[Dataset records]
________________
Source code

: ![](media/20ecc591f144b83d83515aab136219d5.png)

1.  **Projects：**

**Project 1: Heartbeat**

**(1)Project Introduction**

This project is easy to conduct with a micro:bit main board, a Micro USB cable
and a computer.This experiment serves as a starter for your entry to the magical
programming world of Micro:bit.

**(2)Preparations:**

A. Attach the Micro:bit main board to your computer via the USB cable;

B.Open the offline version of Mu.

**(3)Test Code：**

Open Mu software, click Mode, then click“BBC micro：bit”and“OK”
________________
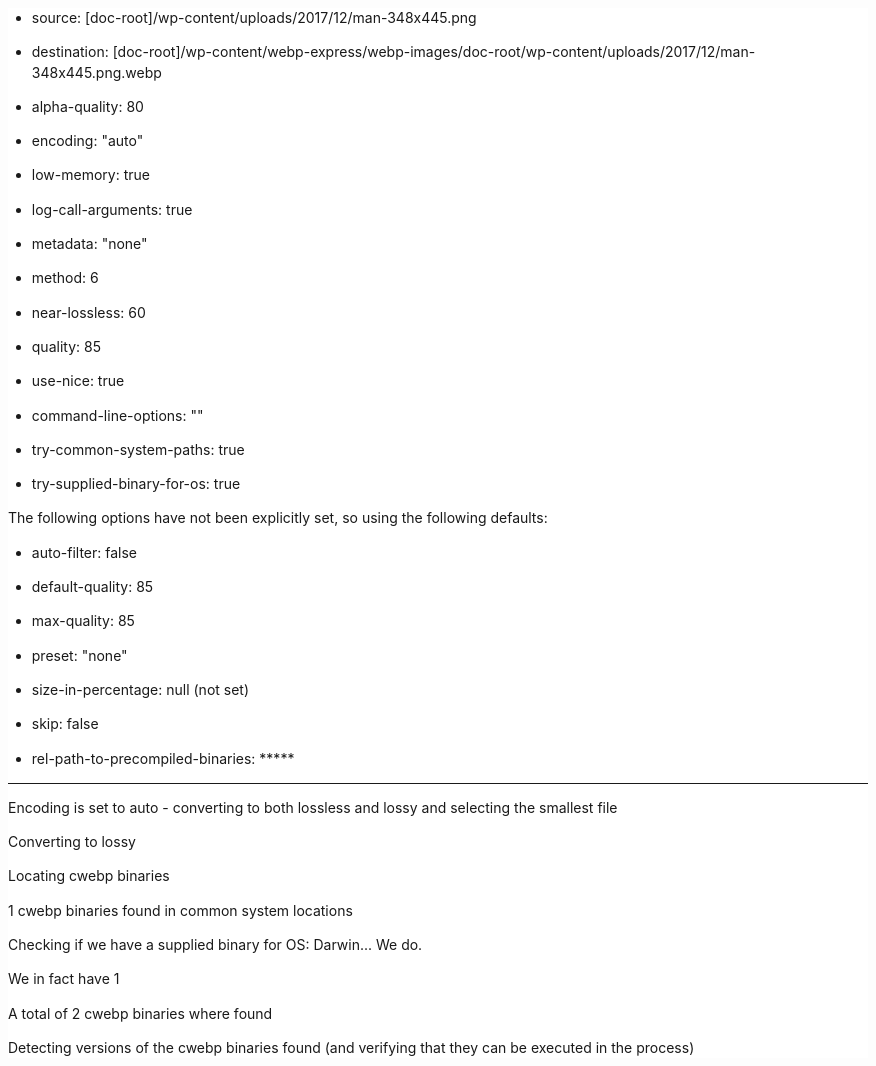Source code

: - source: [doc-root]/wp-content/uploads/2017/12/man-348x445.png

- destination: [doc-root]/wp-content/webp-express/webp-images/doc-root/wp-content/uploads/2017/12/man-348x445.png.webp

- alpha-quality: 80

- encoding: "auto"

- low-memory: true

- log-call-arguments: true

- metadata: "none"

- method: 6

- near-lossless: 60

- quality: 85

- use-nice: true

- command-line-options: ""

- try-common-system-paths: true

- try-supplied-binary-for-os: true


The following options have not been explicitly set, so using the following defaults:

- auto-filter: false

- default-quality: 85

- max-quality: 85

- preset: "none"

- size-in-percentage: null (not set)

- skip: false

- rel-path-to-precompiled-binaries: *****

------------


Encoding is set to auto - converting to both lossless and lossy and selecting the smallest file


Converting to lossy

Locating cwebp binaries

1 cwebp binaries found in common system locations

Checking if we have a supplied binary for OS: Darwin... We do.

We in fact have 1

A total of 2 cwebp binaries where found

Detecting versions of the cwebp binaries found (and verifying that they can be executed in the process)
________________
• JOB: Reproduce verbatim the lines above that begin with the line containing "- method: 6" and run through the line containing "Detecting versions of", including both of those lines.

• ANSWER SECTION:
- method: 6

- near-lossless: 60

- quality: 85

- use-nice: true

- command-line-options: ""

- try-common-system-paths: true

- try-supplied-binary-for-os: true


The following options have not been explicitly set, so using the following defaults:

- auto-filter: false

- default-quality: 85

- max-quality: 85

- preset: "none"

- size-in-percentage: null (not set)

- skip: false

- rel-path-to-precompiled-binaries: *****

------------


Encoding is set to auto - converting to both lossless and lossy and selecting the smallest file


Converting to lossy

Locating cwebp binaries

1 cwebp binaries found in common system locations

Checking if we have a supplied binary for OS: Darwin... We do.

We in fact have 1

A total of 2 cwebp binaries where found

Detecting versions of the cwebp binaries found (and verifying that they can be executed in the process)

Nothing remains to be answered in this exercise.